Minha posição atual, de momentânea felicidade, dá-me um prazer selvagem
como se colhesse uma flor de estranha beleza, desabrochada em lugar desolado,
ao sabor do vento. O segredo, enquanto assim possa ser chamado, mantém-me numa
espécie de encanto, numa solidão entre os homens, num afastamento tão completo
como o de um abismo no meio da serra.
O mundo me parece estranho, mau e hostil. O meu passado, solitário e
obscuro. O futuro, uma tristeza informe que devia modelar em formas sombrias.
Transponho o limiar da porta, trazendo esperança, calor e alegria. O momento
amargo transforma-se, logo, num momento ditoso.
O mundo deve todo o seu progresso a homens infelizes. Os felizes
confinam-se dentro de moldes antigos, retrógrados. Tenho o pressentimento de
que, daqui por diante, a minha missão será plantar sementes de outras árvores,
fazer cercas, e, talvez mesmo no tempo oportuno, construir uma casa para outra
geração, e, numa palavra, conformar-me às leis e aos costumes tranquilos da
sociedade. Meu equilíbrio será mais poderoso do que qualquer tendência
oscilatória da minha parte.
Nesta hora tão cheia de medos e dúvidas, opera-se o milagre sem o qual
toda vida humana é um vácuo.
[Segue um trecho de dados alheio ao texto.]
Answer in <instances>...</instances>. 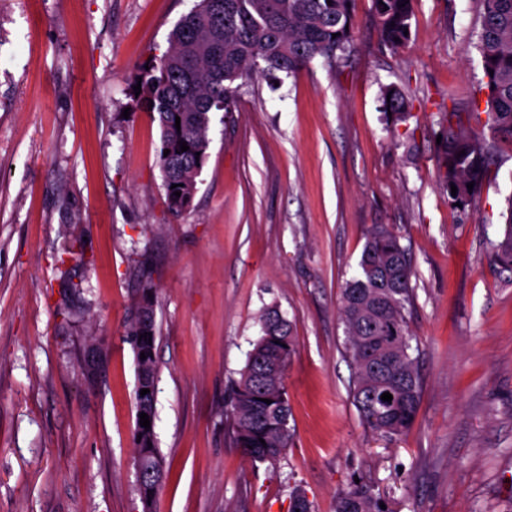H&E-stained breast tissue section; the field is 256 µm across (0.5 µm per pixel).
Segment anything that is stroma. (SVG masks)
<instances>
[{"label": "stroma", "mask_w": 512, "mask_h": 512, "mask_svg": "<svg viewBox=\"0 0 512 512\" xmlns=\"http://www.w3.org/2000/svg\"><path fill=\"white\" fill-rule=\"evenodd\" d=\"M198 0H0V512H142L136 364L125 325L156 290V512H335L360 486L385 512H512V272L496 265L512 144L455 205L436 138L484 131L480 0H417L409 40L354 0L350 47L282 82L236 80L214 113L190 207L171 215L159 125L133 79ZM411 103L388 116L381 91ZM413 269L422 382L407 434L363 423L339 314L372 225ZM81 247L84 257L58 265ZM81 283L70 319L63 281ZM277 308L295 327L292 445L255 462L235 442L232 385ZM103 352L94 378L84 358Z\"/></svg>", "instance_id": "35a3bbf8"}]
</instances>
A benção, que torna tudo verdadeiro, sagrado e
belo, desce sobre mim.
A face rígida e estranhamente branca recusa-se a desaparecer nesse
dissolvente universal. A luz torna-se cada vez mais desmaiada. É como se outro
punhado de escuridão tivesse sido espalhado pelo ar. Agora, o ambiente não é
mais cinzento, porém negro. Ainda há uma luminosidade demasiada na janela, que,
entretanto, não deverá ser tomada como uma incandescência, clarão ou vislumbre;
aliás, termo algum porque se denomina a luz servirá para o caso, senão essa
percepção duvidosa de que há uma janela.
Frente à janela, campos lavrados e prados ondulantes; mais longe, as
montanhas escuras e misteriosas, plantadas nas florestas. Além dessas,
sombrias, ainda, desenham-se outras e mais para longe, bem no alto do
horizonte, sempre bela e sempre mutável, sempre a jogar com a luz como o
diamante, ergue-se a serrania das neblinas eternas.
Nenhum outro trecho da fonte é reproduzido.